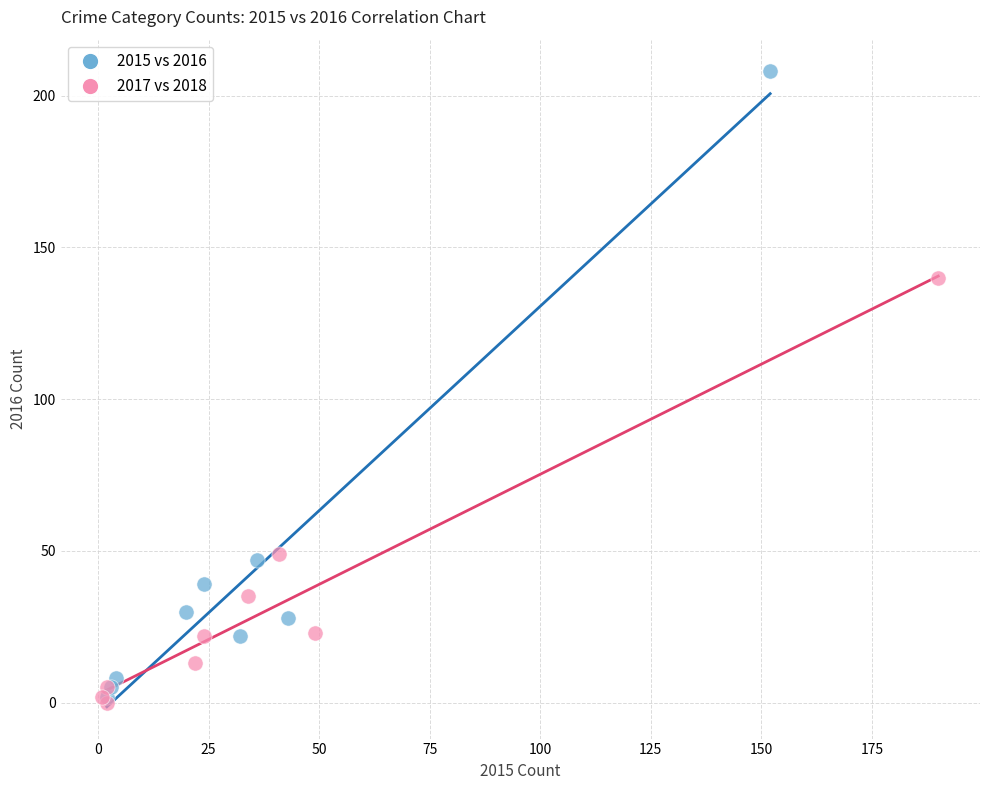

Which series reaches the maximum Y coordinate?

2015 vs 2016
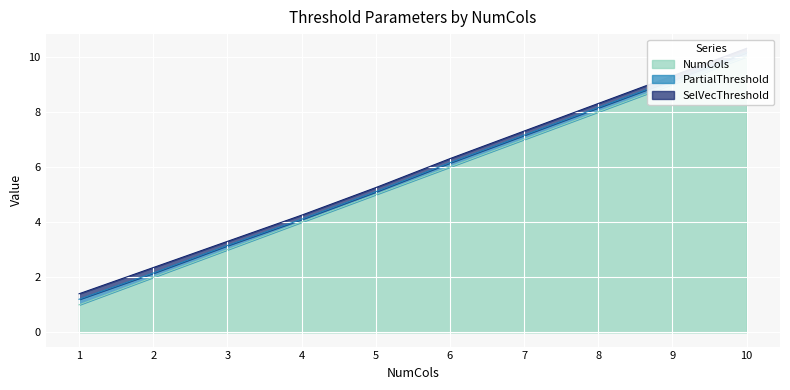

List the series in order of their peak value, lowest first.

PartialThreshold, SelVecThreshold, NumCols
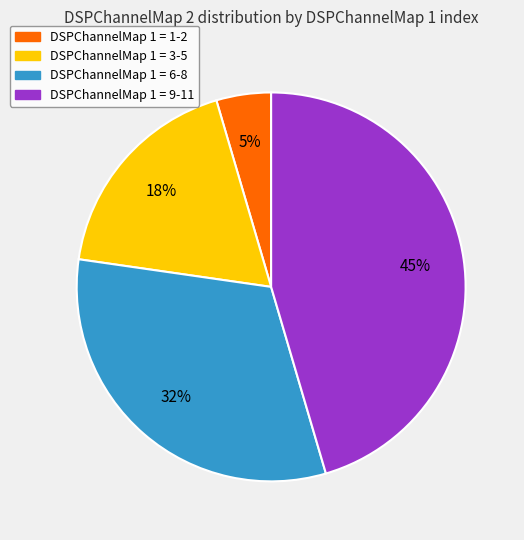

Approximately how many times larger is the value at DSPChannelMap 1 = 3-5 compared to DSPChannelMap 1 = 9-11?

0.4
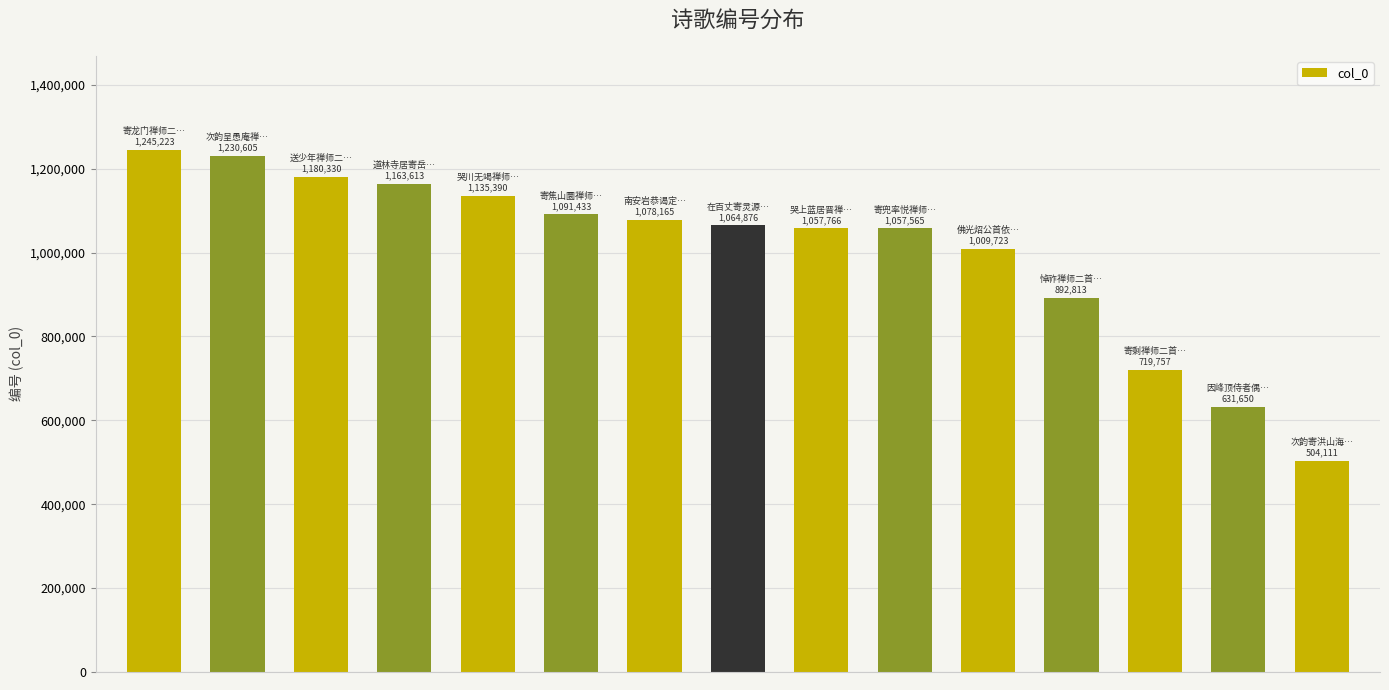

How many bars are there in total?

15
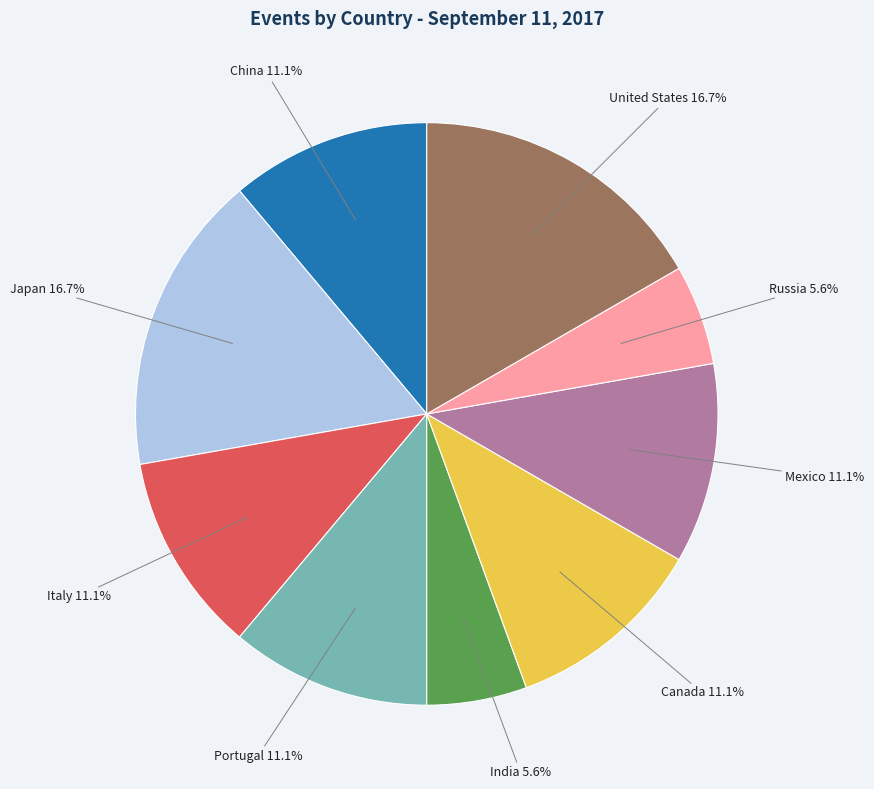

How many segments does this pie chart have?

9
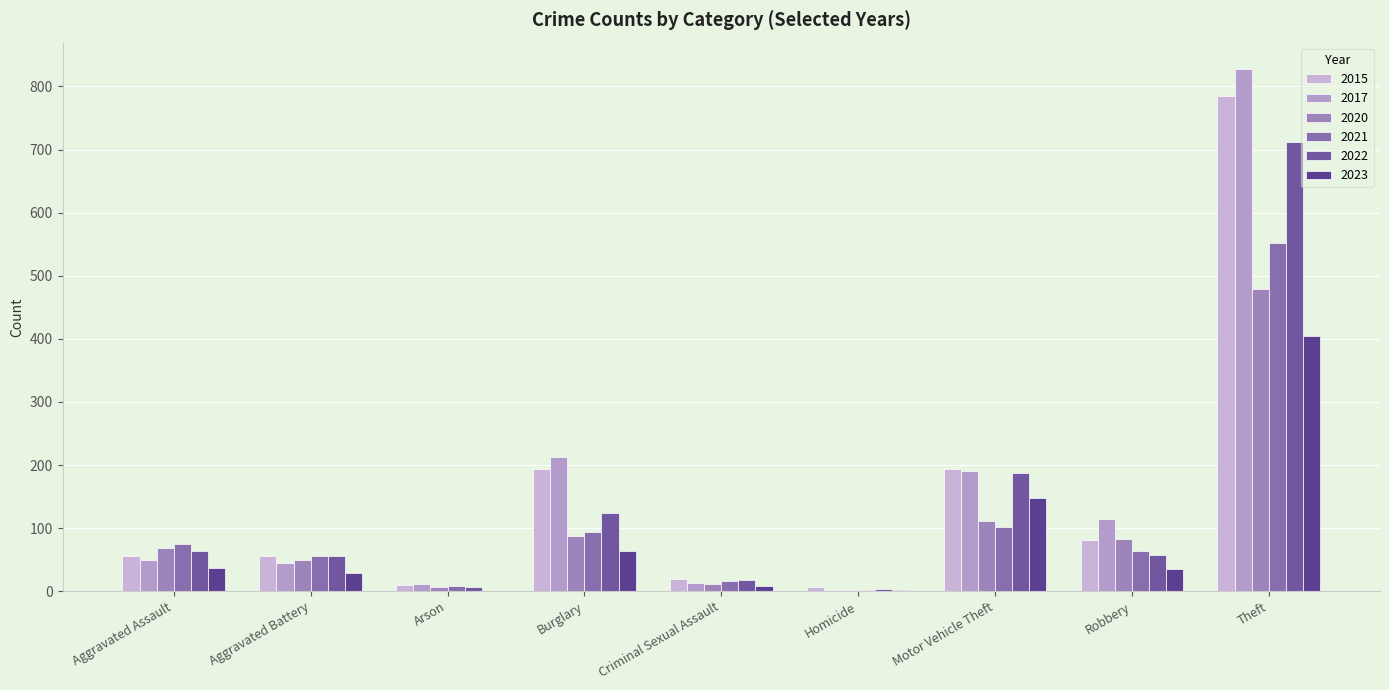

Which series changed the most between Arson and Criminal Sexual Assault?

2022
—————
▶ **JOB**: Display every line of the listing that contains the string "series".

▶ **TASK ANSWER**:
Which series reaches the maximum Y coordinate?
List the series in order of their peak value, lowest first.
Which series changed the most between Arson and Criminal Sexual Assault?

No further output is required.